The TokenStream class

This class let you treat with the list of tokens returned by the lexer.

  • moveNext: Moves the pointer one token forward. Returns a Token object or null if there are not more tokens. e.g: $ts->moveNext().

  • matchNext: Matches the next token and returns its value. This method moves the pointer one token forward. It will throw an SyntaxErrorException exception if the next token does not match. e.g: $number = $ts->matchNext('T_NUMBER').

  • isNext: Checks if the next token matches with the token name passed as argument. e.g: $ts->isNext('T_PLUS') // true or false.

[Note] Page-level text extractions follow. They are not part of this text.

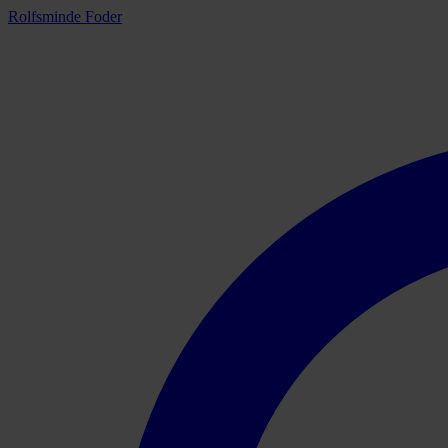
Rolfsminde Foder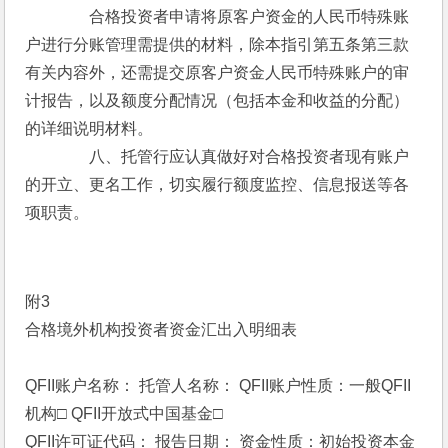
　　　　合格投资者申请将原客户资金的人民币特殊账
户进行分账管理需提供的材料，除本指引第五条第三款
有关内容外，还需提交原客户资金人民币特殊账户的审
计报告，以及额度分配情况（包括本金和收益的分配）
的详细说明材料。
　　　　八、托管行应认真做好对合格投资者现有账户
的开立、更名工作，切实履行额度监控、信息报送等各
项职责。
附3
合格境外机构投资者资金汇出入明细表
QFII账户名称： 托管人名称： QFII账户性质：一般QFII
机构□ QFII开放式中国基金□
QFII许可证代码： 报告日期： 资金性质：初始投资本金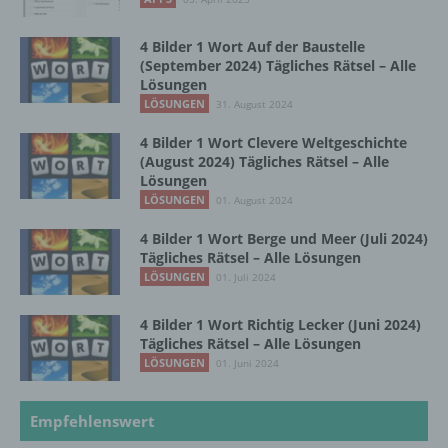
Bereitstellung, den Abgleich oder die
Verknüpfung, die Einschränkung, das
Löschen oder die Vernichtung.
4 Bilder 1 Wort Auf der Baustelle
(September 2024) Tägliches Rätsel – Alle
Lösungen
LÖSUNGEN
31. August 2024
d) Einschränkung der Verarbeitung
4 Bilder 1 Wort Clevere Weltgeschichte
Einschränkung der Verarbeitung ist die
(August 2024) Tägliches Rätsel – Alle
Markierung gespeicherter
Lösungen
personenbezogener Daten mit dem Ziel, ihre
LÖSUNGEN
01. August 2024
künftige Verarbeitung einzuschränken.
4 Bilder 1 Wort Berge und Meer (Juli 2024)
Tägliches Rätsel – Alle Lösungen
LÖSUNGEN
01. Juli 2024
e) Profiling
4 Bilder 1 Wort Richtig Lecker (Juni 2024)
Profiling ist jede Art der automatisierten
Tägliches Rätsel – Alle Lösungen
Verarbeitung personenbezogener Daten, die
LÖSUNGEN
01. Juni 2024
darin besteht, dass diese
personenbezogenen Daten verwendet
werden, um bestimmte persönliche Aspekte,
Empfehlenswert
die sich auf eine natürliche Person beziehen,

  • skipWhile: Skips tokens while they match with the token name passed as argument. This method moves the pointer "n" tokens forward until the last one that match with the token name. e.g: $ts->skipWhile('T_PLUS')

  • skipWhileAny: Skips tokens while they match with one of the token names passed as argument. This method moves the pointer "n" tokens forward until the last one that match with one of the token names e.g: $ts->skipWhileAny(['T_PLUS', 'T_MINUS'])

  • isNextSequence: Checks if the following tokens in the stream match with the sequence of tokens. e.g: $ts->isNextSequence(['T_NUMBER', 'T_PLUS', 'T_NUMBER']) // true or false.

  • isNextAny: Checks if one of the tokens passed as argument is the next token. e.g: $fs->isNextAny(['T_PLUS', 'T_SUB']) // true or false

  • hasPendingTokens: Has pending tokens? e.g: $fs->hasPendingTokens() // true or false.

  • reset: Resets the stream to the beginning.

Tokens

Tokens are instances of Token class, a class than contains the following methods:

  • getName: returns the name of the toke. e.g: T_SUM.
  • getValue: returns the value of the token.
  • getLine: returns the line in where the token is found.

Unit tests

You can run the unit tests with the following command:

$ cd parser-utils
$ composer test

License

This library is open-sourced software licensed under the MIT license.